Understanding Legal Dynamics in Family Disputes
Family disputes can be particularly tumultuous, especially when they involve inheritance issues. The reasons behind such conflicts are diverse and vary across families, societies, and nations. Moreover, such disputes are expected to impact on the social fabric and erode basic family values. Therefore, it is important that family law identifies legal-policy gaps and strives to address them.
This article critically analyzes legal-policy gaps and socio-economic dynamics causing inheritance-induced family disputes using a mixed research approach. It scrutinizes the perspectives of disputants involved in past family and property conflicts, as well as legal professionals dealing with those cases. The findings of this study demonstrate the ineffectiveness of statutory law and customary laws to address inheritance-induced disputes. They also highlight the prevalence of false eyewitness testimony and corruption in these cases, which exacerbate the conflict.
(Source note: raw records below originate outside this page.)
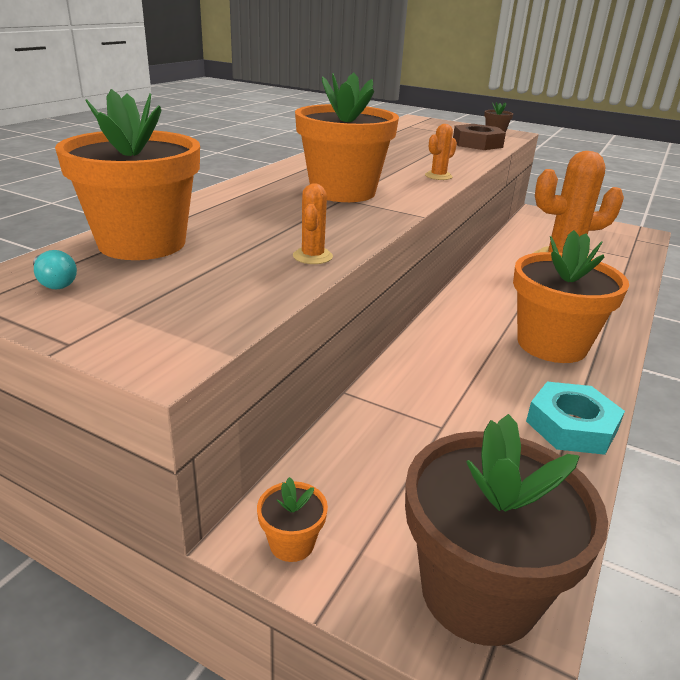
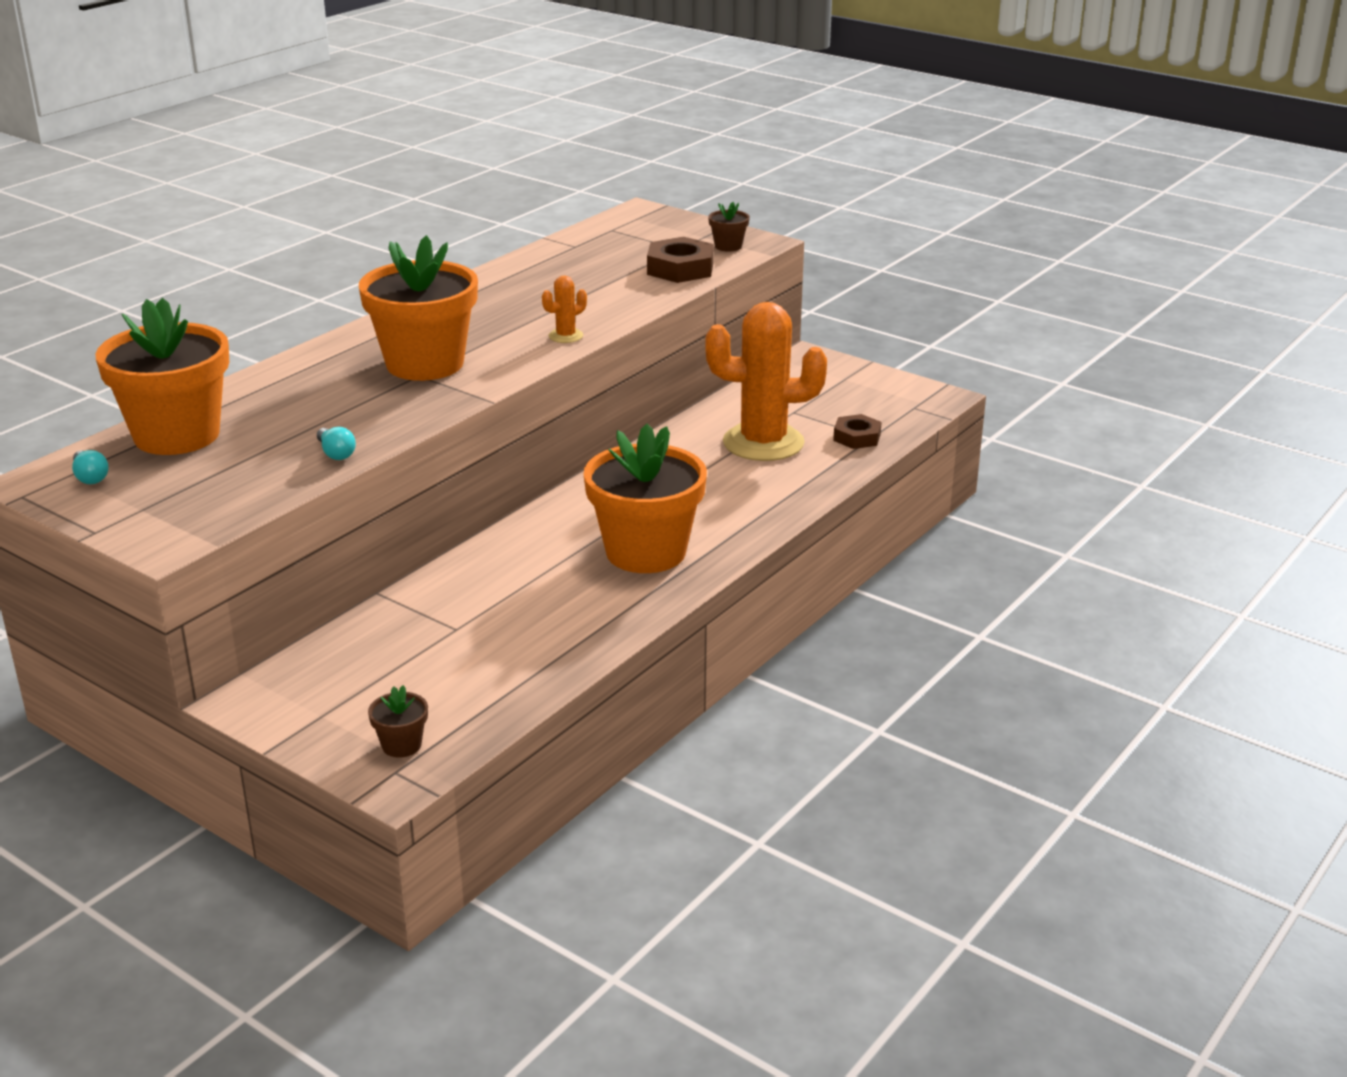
camera: 10 degrees right, 0 degrees up
orange flower pot [257,477,328,562] -> none
orange cactus [293,183,333,264] -> turquoise light bulb [317,427,356,460]
brown flower pot [405,414,608,646] -> brown flower pot [368,685,428,758], size x0.41
turquoise nut [526,382,625,455] -> none
none -> brown nut [833,414,882,449]

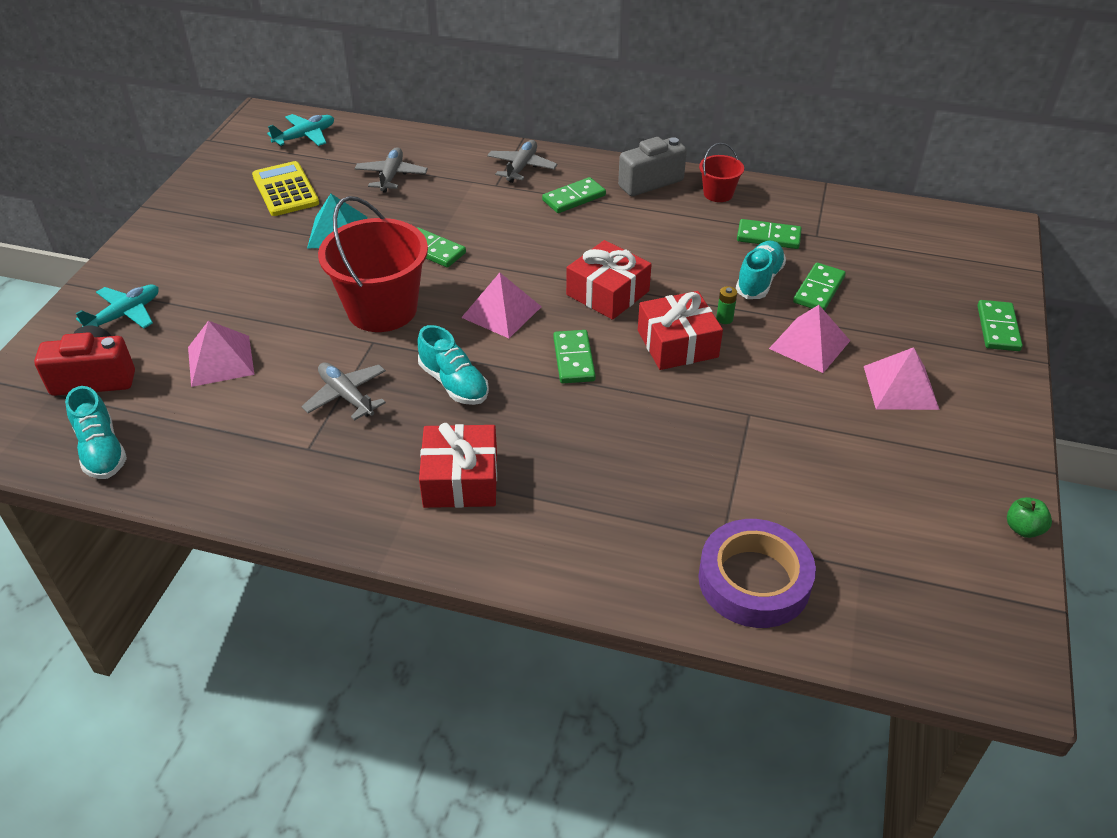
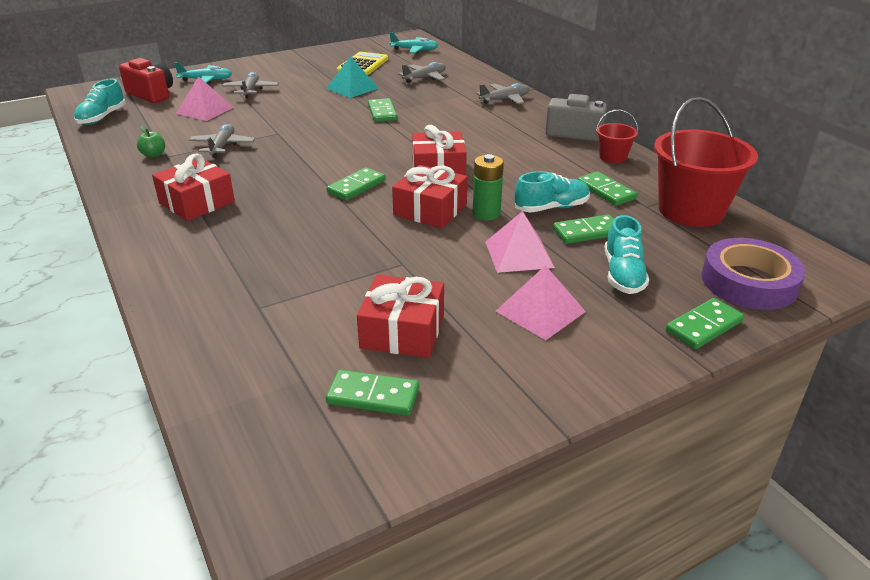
camera: 45 degrees right, 10 degrees down
red bucket [318,196,428,332] -> red bucket moved to [654,97,758,227]
turquoise shoe [418,325,489,405] -> turquoise shoe moved to [605,215,649,294]
pink pyramid [461,273,542,338] -> none
green domino [542,177,606,213] -> green domino moved to [326,370,419,416]
purple tape [698,519,816,628] -> purple tape moved to [701,238,806,310]
green battery [716,286,737,324] -> green battery [473,154,504,220], size x1.83
green apple [1007,497,1052,538] -> green apple moved to [137,126,165,158]
none -> grey plane [222,72,279,99]
none -> red gift [357,275,444,358]

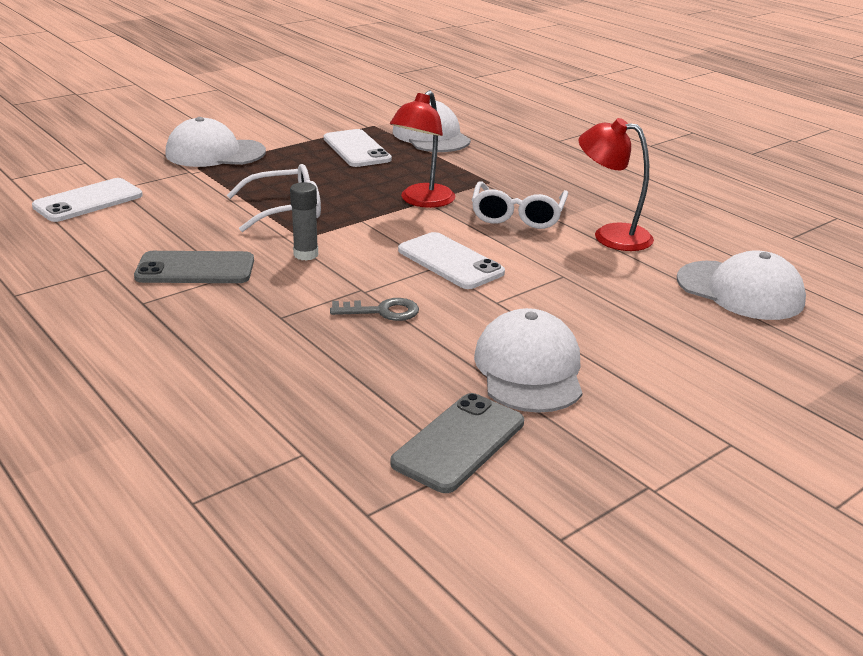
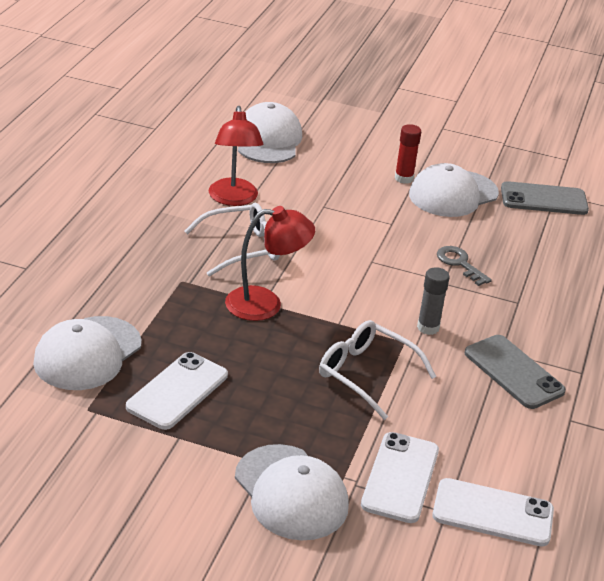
camera: 125 degrees left, 5 degrees up
white phone [398,232,505,289] -> white phone moved to [361,432,439,523]
none -> red glue stick [395,124,421,184]

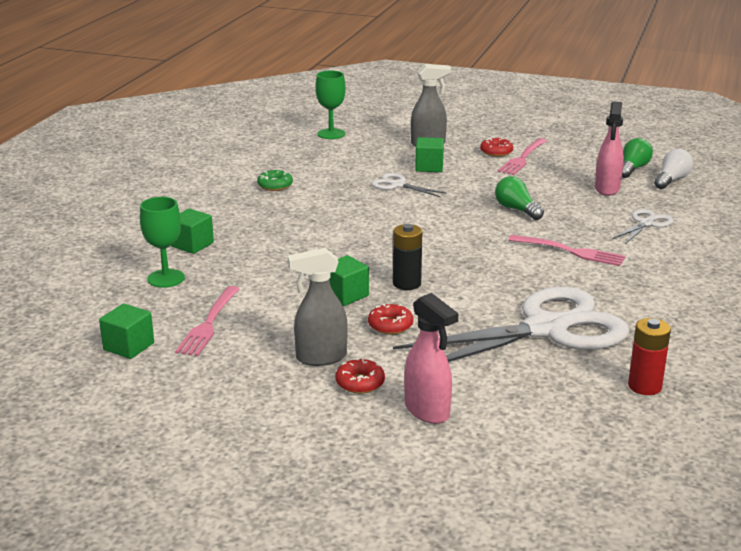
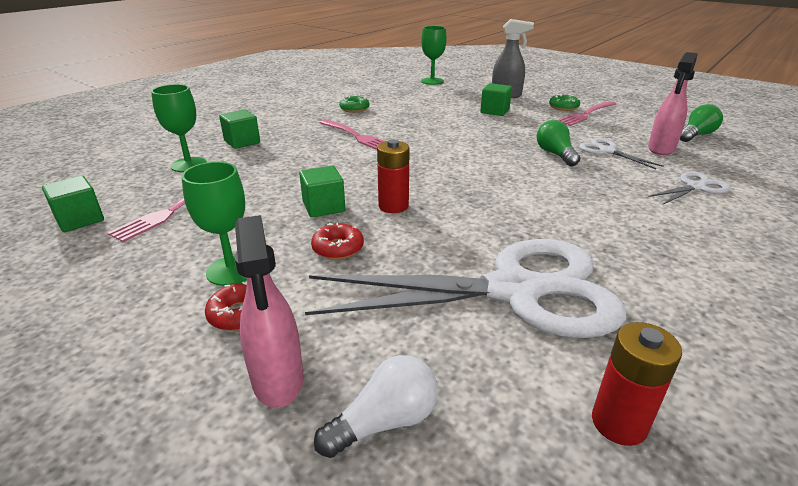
camera: 20 degrees right, 5 degrees up
grey spray bottle [288,248,348,366] -> green goblet [182,162,247,286]
white scissors [371,173,447,197] -> white scissors moved to [579,138,664,169]
black battery [393,224,423,290] -> red battery [377,139,410,213]
red donut [480,137,513,157] -> green donut [549,94,580,111]
pink fork [508,235,625,266] -> pink fork moved to [320,120,385,150]
white light bulb [654,149,693,189] -> white light bulb moved to [314,355,438,458]

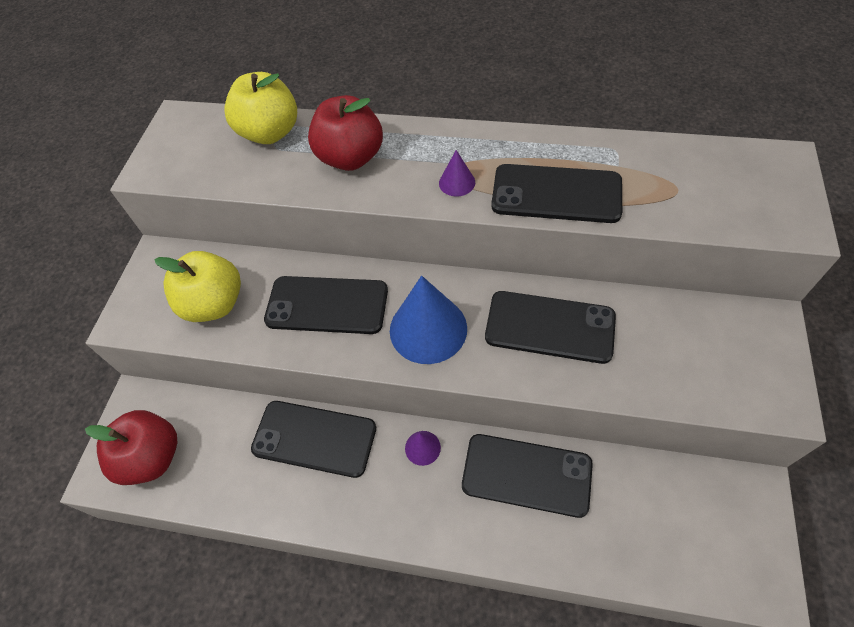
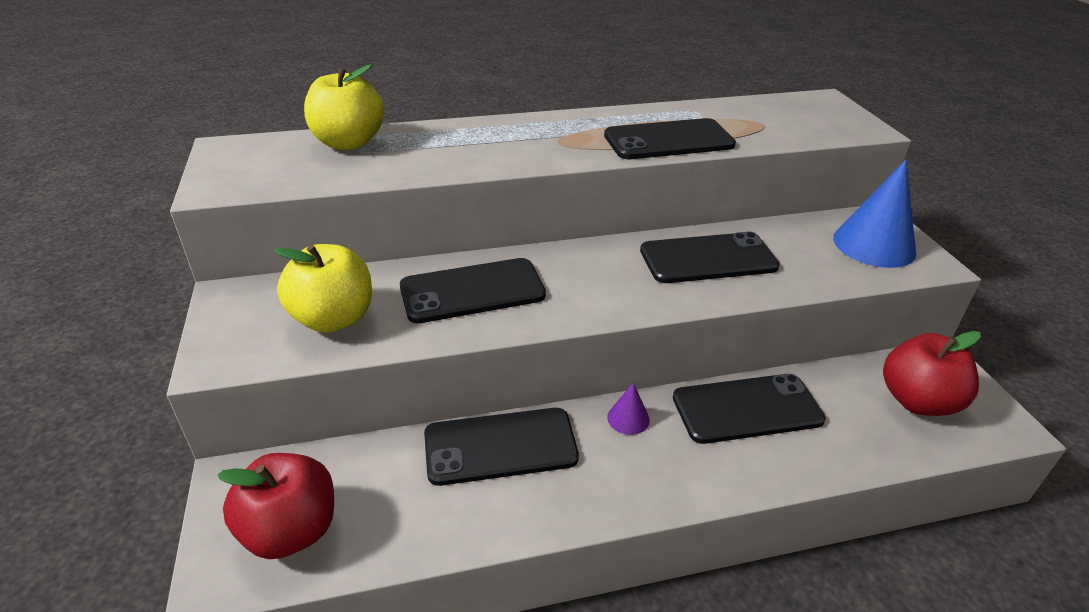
camera: 30 degrees left, 20 degrees down
red apple [308,95,383,171] -> red apple moved to [883,331,981,416]
blue cone [390,276,467,364] -> blue cone moved to [833,160,916,268]
purple cone [439,150,475,196] -> none

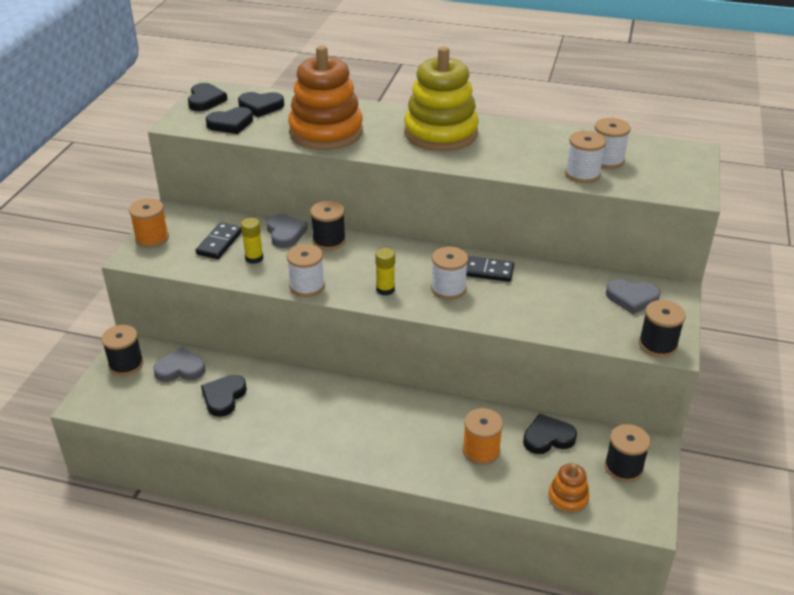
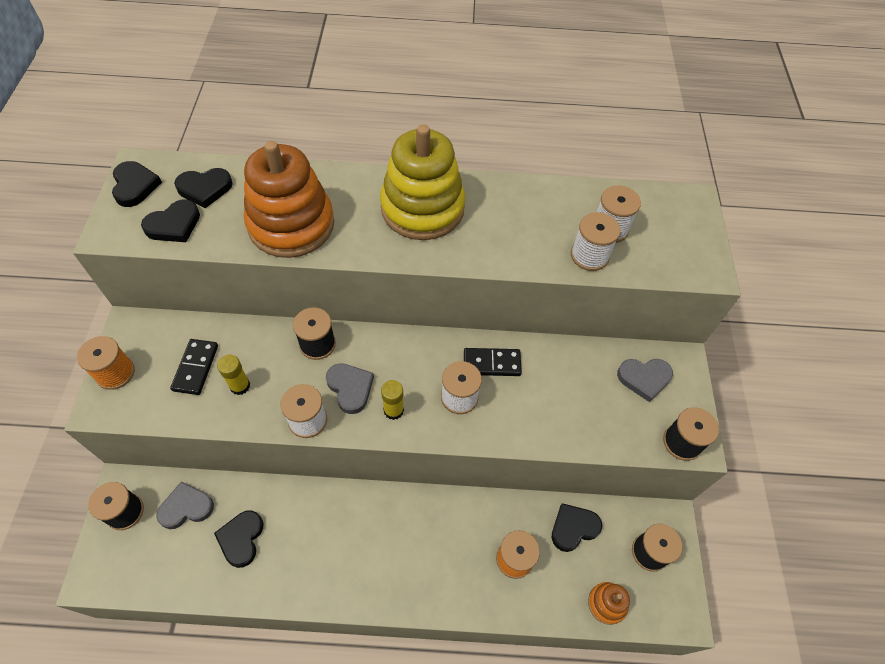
camera: 15 degrees left, 20 degrees up
grey heart [266,214,308,248] -> grey heart moved to [326,363,374,414]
Inheritance-induced family disputes mainly involve the inheritance of valuable assets, such as land, family businesses, livestock, and homes. In addition, the escalation of these disputes is partly attributed to a decline in acquaintance and familial emotional ties. The rising tendency of families to prioritize their vested economic interests over the maintenance of interpersonal relationships is also a contributing factor. This trend is also aggravated by the increasing social admiration of corrupted judges, lawyers, and disputants who pay bribes to divert family decisions in their favor.
The analysis of this study indicates that despite the efforts of Ethiopian law makers to improve family and property laws, a substantial number of conflicts have persisted. This is mostly due to the conflict between statutory and customary inheritance laws. The 1960 Ethiopian Civil Code gave equal inheritance rights to all heirs regardless of gender or age, which clashed with customary inheritance practices and caused family feuds.
Furthermore, the legal system is overwhelmed by these conflicts and cannot adequately respond to them. This is a result of a shortage of court personnel, as well as a lack of financial resources to recruit additional staff and implement training programs. The limited availability of DNA tests in the country, and their impracticality abroad, limits the ability of courts to verify family ties. Consequently, it is common for disputants to falsify DNA test results and other eyewitness evidence in order to gain an advantage.
Lastly, the legal process can be emotionally draining on all parties, including family members. This can lead to tensions between family members and even strain their relationships, making it difficult to come up with a mutually acceptable solution to the dispute. In these situations, mediation is an option that may help the parties find a way out of the dispute without having to go to court. This option is usually cheaper than a trial, and it can help to reduce the stress of a legal case on the entire family. The use of mediation is not limited to cases involving property, but it can be used to resolve a number of other legal disputes as well.